CEO of the latter, Neil Atkinson, said: “People like to hear authentically held, well-expressed opinions in an environment that actually promotes the idea that people are meant to enjoy this (football).”

It is this emphasis on enjoyment that guides The Anfield Wrap now. There are times to moan, but ultimately football is supposed to be a pass time. Mainstream media outlets riling up supporters doesn’t really fit this ethos.

Like the Wrap, a key element of fanzines is humour.

“We don’t make it sound as though it’s some sort of exhausting job. We make it feel as though this stuff should make it a joy to be alive,” Atkinson added.

 

Future of the fanzine

LIVERPOOL, ENGLAND - Saturday, October 22, 2016: A Liverpool supporter selling a fanzine "Red All Over The Land" before the FA Premier League match against West Bromwich Albion at Anfield. (Pic by David Rawcliffe/Propaganda)

Regrettably, print fanzines are on the decline, and have been for some time, but there is still some appetite for them among match-going supporters.

Red All Over the Land is Liverpool’s last surviving fanzine from a once busy scene.

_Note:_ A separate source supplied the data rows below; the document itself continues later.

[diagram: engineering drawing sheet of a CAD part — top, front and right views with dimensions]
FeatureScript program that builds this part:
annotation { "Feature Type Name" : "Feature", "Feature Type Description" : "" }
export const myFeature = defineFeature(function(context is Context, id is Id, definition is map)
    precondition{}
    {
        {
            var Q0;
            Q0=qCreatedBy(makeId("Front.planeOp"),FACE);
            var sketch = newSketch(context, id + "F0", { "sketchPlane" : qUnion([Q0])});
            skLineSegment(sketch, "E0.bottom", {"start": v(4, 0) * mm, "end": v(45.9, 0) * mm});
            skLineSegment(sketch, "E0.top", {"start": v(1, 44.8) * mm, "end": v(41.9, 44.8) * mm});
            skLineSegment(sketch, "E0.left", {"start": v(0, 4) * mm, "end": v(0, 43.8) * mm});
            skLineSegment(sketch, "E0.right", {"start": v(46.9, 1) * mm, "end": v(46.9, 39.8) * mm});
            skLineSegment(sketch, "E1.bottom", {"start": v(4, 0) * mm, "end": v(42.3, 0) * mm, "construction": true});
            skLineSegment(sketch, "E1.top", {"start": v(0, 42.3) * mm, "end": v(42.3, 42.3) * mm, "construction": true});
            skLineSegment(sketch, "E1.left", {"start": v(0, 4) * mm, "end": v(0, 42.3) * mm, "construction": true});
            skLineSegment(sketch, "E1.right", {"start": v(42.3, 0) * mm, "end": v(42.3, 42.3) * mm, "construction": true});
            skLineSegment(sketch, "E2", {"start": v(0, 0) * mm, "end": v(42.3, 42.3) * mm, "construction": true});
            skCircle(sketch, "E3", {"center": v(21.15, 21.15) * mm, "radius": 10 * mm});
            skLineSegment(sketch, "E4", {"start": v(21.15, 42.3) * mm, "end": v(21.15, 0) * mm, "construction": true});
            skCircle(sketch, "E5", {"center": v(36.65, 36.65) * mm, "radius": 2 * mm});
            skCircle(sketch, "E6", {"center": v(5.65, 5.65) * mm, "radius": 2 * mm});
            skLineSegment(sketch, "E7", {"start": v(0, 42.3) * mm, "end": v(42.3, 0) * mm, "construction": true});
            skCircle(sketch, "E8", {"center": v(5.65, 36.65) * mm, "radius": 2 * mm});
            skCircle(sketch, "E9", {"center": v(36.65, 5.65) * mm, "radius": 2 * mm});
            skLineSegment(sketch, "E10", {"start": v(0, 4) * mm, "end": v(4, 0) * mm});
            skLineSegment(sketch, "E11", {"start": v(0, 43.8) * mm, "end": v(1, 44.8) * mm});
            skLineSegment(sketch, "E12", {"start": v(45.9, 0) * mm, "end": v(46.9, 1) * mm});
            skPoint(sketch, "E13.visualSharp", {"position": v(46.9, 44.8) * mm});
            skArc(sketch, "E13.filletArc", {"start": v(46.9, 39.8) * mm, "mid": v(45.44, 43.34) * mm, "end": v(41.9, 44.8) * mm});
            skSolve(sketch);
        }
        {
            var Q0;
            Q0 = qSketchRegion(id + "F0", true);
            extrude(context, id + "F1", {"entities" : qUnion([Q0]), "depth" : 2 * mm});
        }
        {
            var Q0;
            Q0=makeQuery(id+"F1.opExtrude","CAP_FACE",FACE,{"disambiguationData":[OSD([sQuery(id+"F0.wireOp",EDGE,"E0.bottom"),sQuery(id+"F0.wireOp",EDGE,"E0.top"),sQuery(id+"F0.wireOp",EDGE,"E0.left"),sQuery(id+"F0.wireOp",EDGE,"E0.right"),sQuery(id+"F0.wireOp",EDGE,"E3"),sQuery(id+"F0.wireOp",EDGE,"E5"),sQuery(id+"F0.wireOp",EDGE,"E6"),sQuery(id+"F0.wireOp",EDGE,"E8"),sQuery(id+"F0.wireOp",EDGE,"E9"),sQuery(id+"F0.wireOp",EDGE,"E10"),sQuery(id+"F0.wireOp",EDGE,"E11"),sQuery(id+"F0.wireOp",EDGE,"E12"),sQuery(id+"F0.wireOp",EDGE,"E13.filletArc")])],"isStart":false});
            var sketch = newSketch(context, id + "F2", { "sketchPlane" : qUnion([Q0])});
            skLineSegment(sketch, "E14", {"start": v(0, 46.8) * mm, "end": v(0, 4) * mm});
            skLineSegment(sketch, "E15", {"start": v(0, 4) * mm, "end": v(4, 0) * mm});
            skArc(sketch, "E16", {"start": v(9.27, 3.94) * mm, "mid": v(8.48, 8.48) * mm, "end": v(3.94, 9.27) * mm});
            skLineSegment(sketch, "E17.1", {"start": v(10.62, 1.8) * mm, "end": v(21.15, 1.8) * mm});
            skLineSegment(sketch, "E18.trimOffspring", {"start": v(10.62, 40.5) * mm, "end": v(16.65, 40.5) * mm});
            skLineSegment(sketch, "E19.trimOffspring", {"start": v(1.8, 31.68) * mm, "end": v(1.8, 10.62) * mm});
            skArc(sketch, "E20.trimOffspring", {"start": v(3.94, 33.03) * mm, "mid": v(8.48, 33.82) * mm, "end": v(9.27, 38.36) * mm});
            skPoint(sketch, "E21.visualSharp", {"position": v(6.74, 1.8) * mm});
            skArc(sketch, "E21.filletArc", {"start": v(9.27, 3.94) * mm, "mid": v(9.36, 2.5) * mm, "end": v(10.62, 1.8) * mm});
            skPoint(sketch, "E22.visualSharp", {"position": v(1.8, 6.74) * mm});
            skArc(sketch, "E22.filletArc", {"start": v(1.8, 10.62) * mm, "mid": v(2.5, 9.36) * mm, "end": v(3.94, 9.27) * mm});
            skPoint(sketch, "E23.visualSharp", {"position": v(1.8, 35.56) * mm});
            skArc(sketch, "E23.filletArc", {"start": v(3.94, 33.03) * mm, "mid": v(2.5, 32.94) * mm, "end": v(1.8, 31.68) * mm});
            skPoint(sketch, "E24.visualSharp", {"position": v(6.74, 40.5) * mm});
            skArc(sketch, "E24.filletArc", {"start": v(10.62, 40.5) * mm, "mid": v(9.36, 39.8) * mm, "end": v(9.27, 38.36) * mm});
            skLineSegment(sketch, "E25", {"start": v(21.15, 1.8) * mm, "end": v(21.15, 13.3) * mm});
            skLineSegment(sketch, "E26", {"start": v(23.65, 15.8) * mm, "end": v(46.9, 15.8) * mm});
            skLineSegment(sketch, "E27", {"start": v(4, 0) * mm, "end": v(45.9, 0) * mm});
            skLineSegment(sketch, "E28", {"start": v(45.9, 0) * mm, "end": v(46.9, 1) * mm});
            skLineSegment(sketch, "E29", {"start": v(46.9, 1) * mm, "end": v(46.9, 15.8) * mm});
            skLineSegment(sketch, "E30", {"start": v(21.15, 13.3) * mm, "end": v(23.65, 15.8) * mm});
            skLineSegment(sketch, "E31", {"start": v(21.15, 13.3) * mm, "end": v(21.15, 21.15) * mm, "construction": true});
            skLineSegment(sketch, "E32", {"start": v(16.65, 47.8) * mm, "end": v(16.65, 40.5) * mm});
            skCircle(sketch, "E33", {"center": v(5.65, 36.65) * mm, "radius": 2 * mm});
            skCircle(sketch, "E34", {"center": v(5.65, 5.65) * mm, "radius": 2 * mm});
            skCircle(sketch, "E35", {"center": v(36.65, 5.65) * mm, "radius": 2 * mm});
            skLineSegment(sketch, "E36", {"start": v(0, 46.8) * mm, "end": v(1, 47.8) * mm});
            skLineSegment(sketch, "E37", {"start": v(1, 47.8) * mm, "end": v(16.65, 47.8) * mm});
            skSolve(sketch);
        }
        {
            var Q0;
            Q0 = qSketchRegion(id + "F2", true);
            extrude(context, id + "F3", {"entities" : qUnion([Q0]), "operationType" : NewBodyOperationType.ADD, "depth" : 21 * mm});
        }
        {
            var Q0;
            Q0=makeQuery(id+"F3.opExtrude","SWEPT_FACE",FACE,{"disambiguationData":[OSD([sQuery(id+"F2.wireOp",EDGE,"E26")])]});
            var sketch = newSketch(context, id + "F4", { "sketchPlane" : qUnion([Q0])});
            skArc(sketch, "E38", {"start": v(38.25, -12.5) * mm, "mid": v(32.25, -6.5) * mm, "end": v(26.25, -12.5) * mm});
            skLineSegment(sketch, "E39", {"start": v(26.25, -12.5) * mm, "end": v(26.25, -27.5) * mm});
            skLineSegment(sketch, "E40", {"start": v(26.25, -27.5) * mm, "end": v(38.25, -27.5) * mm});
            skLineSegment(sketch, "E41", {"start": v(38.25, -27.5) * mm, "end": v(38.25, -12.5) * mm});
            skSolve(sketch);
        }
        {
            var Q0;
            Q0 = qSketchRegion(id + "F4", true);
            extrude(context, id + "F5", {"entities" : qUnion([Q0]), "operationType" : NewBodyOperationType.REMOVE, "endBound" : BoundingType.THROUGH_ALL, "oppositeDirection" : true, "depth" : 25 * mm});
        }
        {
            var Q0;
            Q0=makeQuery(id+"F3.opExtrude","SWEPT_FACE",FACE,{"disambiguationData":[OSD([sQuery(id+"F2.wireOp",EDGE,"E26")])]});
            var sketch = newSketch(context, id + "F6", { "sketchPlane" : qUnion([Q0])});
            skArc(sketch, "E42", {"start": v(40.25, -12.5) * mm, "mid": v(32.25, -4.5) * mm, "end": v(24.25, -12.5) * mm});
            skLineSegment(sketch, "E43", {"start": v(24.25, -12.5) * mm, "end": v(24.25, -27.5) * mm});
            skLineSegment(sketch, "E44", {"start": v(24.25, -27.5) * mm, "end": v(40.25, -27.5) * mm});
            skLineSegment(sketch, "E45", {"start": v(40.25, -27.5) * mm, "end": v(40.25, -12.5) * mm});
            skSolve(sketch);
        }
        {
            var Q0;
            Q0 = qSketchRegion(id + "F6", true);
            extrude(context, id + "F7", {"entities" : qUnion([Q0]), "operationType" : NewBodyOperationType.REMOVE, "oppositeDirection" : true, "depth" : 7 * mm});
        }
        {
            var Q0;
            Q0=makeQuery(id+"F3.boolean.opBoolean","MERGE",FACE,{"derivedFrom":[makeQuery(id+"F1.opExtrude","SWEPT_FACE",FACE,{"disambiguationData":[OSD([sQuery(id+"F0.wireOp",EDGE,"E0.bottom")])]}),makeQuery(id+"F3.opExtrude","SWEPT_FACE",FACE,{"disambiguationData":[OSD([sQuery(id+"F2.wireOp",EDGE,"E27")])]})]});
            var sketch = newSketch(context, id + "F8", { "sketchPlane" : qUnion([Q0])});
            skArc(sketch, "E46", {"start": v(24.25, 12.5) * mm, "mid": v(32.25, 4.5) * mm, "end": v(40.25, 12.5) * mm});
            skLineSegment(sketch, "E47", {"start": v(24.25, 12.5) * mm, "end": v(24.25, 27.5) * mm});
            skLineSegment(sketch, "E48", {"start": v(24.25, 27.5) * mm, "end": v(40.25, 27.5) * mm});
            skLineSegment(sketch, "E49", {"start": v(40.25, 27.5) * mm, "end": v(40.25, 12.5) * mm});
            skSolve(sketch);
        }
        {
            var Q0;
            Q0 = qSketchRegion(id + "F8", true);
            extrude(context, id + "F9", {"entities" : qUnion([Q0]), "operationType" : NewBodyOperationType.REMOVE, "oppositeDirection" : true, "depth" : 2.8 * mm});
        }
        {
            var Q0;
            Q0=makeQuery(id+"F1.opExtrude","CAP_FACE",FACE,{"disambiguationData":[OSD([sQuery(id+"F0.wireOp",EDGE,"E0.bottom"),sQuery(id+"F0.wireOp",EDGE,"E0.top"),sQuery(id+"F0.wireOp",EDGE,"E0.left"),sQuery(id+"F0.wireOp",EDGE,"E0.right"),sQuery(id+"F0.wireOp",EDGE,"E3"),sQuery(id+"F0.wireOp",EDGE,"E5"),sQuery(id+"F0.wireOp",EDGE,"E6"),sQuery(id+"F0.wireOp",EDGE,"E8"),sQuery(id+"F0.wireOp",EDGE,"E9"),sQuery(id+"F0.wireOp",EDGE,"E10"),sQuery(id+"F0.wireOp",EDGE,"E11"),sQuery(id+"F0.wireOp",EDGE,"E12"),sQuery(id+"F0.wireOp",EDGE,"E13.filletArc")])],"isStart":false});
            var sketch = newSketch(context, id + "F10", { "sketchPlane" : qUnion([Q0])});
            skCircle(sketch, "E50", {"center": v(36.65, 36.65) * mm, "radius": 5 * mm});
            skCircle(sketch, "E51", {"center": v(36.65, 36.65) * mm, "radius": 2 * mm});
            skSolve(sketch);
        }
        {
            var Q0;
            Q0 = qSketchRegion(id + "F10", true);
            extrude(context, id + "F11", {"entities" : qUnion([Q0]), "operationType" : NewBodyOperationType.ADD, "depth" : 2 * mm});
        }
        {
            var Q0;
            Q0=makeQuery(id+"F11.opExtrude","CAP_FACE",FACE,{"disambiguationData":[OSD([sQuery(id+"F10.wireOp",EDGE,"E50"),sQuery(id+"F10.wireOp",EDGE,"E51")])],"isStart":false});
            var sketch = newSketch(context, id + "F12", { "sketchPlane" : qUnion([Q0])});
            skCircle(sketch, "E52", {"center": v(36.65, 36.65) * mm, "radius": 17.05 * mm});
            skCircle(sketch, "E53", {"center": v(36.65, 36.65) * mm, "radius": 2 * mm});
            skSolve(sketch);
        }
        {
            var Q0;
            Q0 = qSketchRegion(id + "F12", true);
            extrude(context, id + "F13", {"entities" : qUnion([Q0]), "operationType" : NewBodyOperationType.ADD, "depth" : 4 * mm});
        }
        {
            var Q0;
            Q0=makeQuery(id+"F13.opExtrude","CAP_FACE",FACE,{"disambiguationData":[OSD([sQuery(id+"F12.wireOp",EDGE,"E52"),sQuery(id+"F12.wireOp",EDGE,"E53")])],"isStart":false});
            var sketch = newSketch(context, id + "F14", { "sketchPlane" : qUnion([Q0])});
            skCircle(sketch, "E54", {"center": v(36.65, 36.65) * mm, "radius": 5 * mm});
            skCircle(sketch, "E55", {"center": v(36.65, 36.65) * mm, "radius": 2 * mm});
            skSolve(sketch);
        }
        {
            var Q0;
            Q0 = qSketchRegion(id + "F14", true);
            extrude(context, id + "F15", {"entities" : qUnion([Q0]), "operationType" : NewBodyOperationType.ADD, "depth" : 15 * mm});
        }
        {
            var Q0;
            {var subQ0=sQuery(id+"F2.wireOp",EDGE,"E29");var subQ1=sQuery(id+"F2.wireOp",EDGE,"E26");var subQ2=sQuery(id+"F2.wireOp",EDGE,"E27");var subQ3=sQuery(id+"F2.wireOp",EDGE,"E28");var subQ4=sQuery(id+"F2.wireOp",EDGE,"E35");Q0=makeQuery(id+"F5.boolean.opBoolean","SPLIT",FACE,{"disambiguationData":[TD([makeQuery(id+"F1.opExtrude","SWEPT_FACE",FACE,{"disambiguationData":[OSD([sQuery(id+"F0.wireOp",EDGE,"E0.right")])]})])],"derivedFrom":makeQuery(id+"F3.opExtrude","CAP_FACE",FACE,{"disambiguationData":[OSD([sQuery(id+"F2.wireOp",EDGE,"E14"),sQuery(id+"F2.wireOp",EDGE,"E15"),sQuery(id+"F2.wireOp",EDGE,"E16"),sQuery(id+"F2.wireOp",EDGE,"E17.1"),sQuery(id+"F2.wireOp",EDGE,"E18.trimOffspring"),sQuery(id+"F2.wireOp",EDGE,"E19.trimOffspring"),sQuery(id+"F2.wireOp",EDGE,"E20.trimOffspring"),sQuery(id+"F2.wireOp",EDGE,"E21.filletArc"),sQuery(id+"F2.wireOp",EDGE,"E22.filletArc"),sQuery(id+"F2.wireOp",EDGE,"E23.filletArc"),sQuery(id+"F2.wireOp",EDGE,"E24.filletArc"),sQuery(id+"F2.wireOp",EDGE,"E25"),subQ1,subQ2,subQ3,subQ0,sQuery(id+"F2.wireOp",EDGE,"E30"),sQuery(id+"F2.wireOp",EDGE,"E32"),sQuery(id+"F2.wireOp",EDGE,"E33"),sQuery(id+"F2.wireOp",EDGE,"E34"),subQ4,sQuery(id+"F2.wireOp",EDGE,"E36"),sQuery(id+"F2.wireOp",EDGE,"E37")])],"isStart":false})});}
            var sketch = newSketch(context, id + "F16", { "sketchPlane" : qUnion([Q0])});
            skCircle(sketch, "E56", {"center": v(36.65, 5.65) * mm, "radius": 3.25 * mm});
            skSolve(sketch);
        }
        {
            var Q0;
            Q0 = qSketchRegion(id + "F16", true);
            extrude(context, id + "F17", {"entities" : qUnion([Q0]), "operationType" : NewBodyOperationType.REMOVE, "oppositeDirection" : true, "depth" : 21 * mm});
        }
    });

Pearman believes there is still a market for them, despite the decline.

He told This Is Anfield: “People say it’s going out of fashion but I tend to disagree, because you can’t sell something digital to somebody who’s walking past – they want something in their hand.

“People want something in their hand, that’s how I see it.”

This idea of having a souvenir as well as piece of material to read is something journalist Elis James summed up eloquently.

He wrote in the Guardian: “The sheer passage of time turned these initially unremarkable documents into something spellbinding.

“I can see why some clubs have moved this stuff online. Printed programmes already appear as antiquated as the typewriters they were once written on.

“But, there are certain things you can’t do with an app.”